Letter to the Editor

For the Sake of Diversity and Inclusion, It’s Time to Bury Millard Fillmore in UB’s Past

As the semester comes to a close and winter recess begins, UB will, again, move forward with an annual ritual that diminishes its efforts to promote diversity and inclusion on campus. On January 7, UB will again organize the celebration of Millard Fillmore’s birthday at Buffalo’s Forest Lawn Cemetery.

Millard Fillmore was the first chancellor of UB, holding that office from 1846 to 1874. During that time, he was briefly vice president of the United States, and then assumed the presidency in 1850 after Zachary Taylor’s untimely death. He is widely considered to have been a failure as president. One of his few actions as president was signing the Fugitive Slave Act of 1850 into law and enforcing it. Fillmore was one of the only sitting residents not to be nominated for reelection by his party (the Whig Party, which ultimately withered away in the wake of the Fillmore years).

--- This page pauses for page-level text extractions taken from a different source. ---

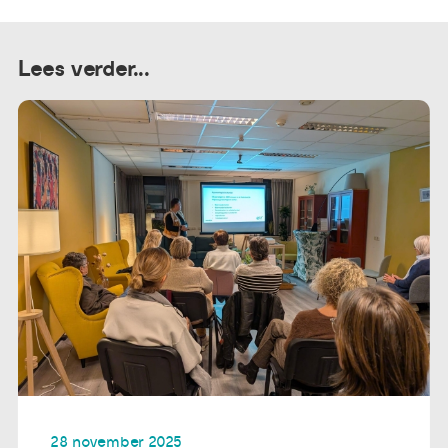
Lees verder...
28 november 2025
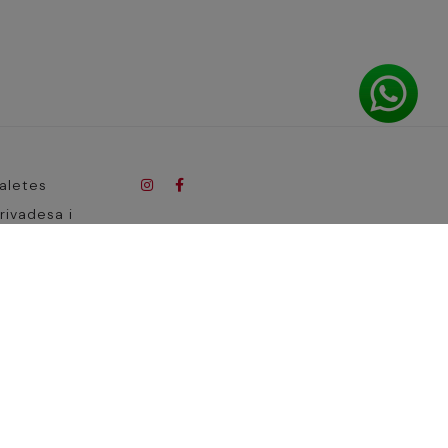
galetes
privadesa i
at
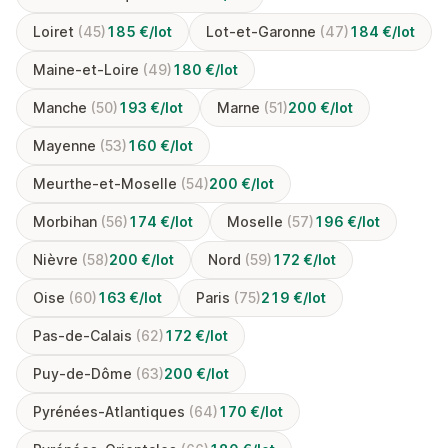
Loiret
(45)
185 €/lot
Lot-et-Garonne
(47)
184 €/lot
Maine-et-Loire
(49)
180 €/lot
Manche
(50)
193 €/lot
Marne
(51)
200 €/lot
Mayenne
(53)
160 €/lot
Meurthe-et-Moselle
(54)
200 €/lot
Morbihan
(56)
174 €/lot
Moselle
(57)
196 €/lot
Nièvre
(58)
200 €/lot
Nord
(59)
172 €/lot
Oise
(60)
163 €/lot
Paris
(75)
219 €/lot
Pas-de-Calais
(62)
172 €/lot
Puy-de-Dôme
(63)
200 €/lot
Pyrénées-Atlantiques
(64)
170 €/lot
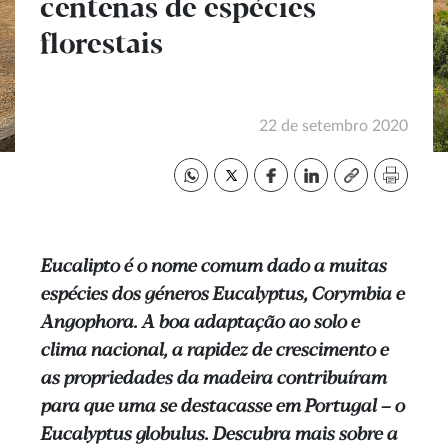
centenas de espécies
florestais
22 de setembro 2020
Eucalipto é o nome comum dado a muitas
espécies dos géneros Eucalyptus, Corymbia e
Angophora. A boa adaptação ao solo e
clima nacional, a rapidez de crescimento e
as propriedades da madeira contribuíram
para que uma se destacasse em Portugal – o
Eucalyptus globulus. Descubra mais sobre a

In 1856, Fillmore returned to politics and was nominated as the presidential candidate of the anti-Catholic, anti-immigrant Know Nothing Party. He came in last place in a three-candidate race, winning only one state. After his defeat, Fillmore retreated to Buffalo and resumed his duties at UB. During this time, he engaged national policy discourse. Notably, he spoke out against the Lincoln administration’s emancipation proclamation during the civil war and later backed Andrew Johnson’s Reconstruction plan which led to the disenfranchisement of freed slaves in the south.

For the past 59 years, UB has organized and dedicated university resources to the annual celebration of Millard Fillmore. Some traditions need to be reexamined, especially those that conflict with our still unrealized aspirations for the future. Celebrating Fillmore is clearly in that category.